A menudo me he preguntado de qué me ha servido el español. Si bien el argumento sentimental que indica que es la lengua desde la que he amado, ayuda a reivindicarlo un poco, sus usos prácticos los percibo limitados. Algún antropólogo diría que sirve para ir a una plaza y pedir comida, o para comunicarse con vecinos malencarados. Pero más allá de esas ingenuidades bienintencionadas, el español no es que sirva de mucho.
Las mejores universidades del mundo hablan inglés. Para tan siquiera soñar con ingresar a una de ellas, los hispanohablantes debemos presentar regularmente evaluaciones para demostrar que dominamos la lengua de los anglosajones. Los exámenes tienen la módica suma de aproximadamente 200 US y tienen una vigencia de 2 años. A lo largo de mi vida, hablar español me ha costado presentarlos casi 3 veces; es decir, he invertido aproximadamente 600 US para obtener un par de certificados. Y en sentido inverso ¿quién invierte en aprender español? ¿A quién se lo exigen para cruzar una frontera?
Las cosas no se reducen a universidades o institutos prestigiosos, la ciencia se escribe en su mayoría en inglés. Los humanistas a menudo protestan porque también hay revistas de buena reputación en la lengua de Cervantes pero la verdad es que no trascienden mucho.

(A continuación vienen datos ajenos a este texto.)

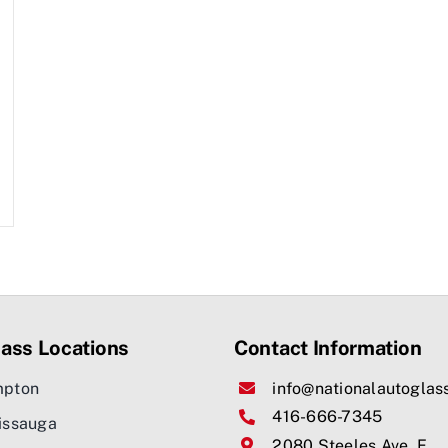
ass Locations
Contact Information
mpton
info@nationalautoglas
416-666-7345
issauga
2080 Steeles Ave. E,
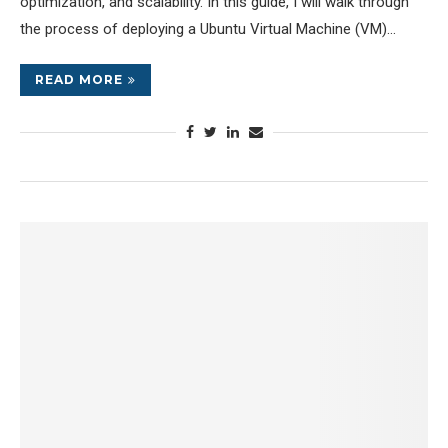
optimization, and scalability. In this guide, I will walk through
the process of deploying a Ubuntu Virtual Machine (VM)…
READ MORE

Basta ver las bases de datos para comprender que de 10 sólidos buscadores de artículos científicos, quizás uno sea en español. Sin hacer hincapié que Corea del Sur publica más artículos que casi todo el mundo hispánico reunido.
Si bien la lengua ibérica se dice que suena hermoso, que está de moda, que es la segunda más hablada después del mandarín, su presencia se reduce a naciones que en su mayoría tienen bajos índices de desarrollo humano. Es decir, viajar y conocer culturas sin la presión lingüística a menudo implica estar encerrado en la burbuja latina de corrupción, falta de planeación, miseria y populismo.
Los defensores acérrimos podrían elaborar una hermosa descripción del idioma con el que Horacio Quiroga describía a los seres de la selva; resaltar la riqueza de colores que adquirió cuando el trópico salvaje la obligó a describir el embrujo de otras latitudes; elucubrar sobre las cicatrices que lleva de diásporas norafricanas, nativo americanas y europeas; profundizar en los pensadores que la llevaron como una bandera hasta la tumba o dar vueltas sobre sus descripciones coloniales acerca de la geografía del mundo. Lo cierto es que el castellano, es como una reina de belleza que se ve bien durante todo el concurso hasta que le hacen preguntas difíciles, por excelencia es una lengua barroca y complicada pero nada trascendental.
Más allá de su sonido que mezcla la estridencia y la suavidad, el español ha adquirido de manera paradógica el lánguido semblante del Quijote. Cervantes describía el destino de su lengua sin saberlo. Ingresa a los Estados Unidos por las cocinas y a través de las uñas llenas de tierra; se dispersa en la selvas detrás de un rifle con nostalgia colonial; se esfuma lentamente en sujetos birraciales y le declara la guerra a potencias mundiales, como los bárbaros lo hacían con Roma.
Los que hablamos español, somos la periferia.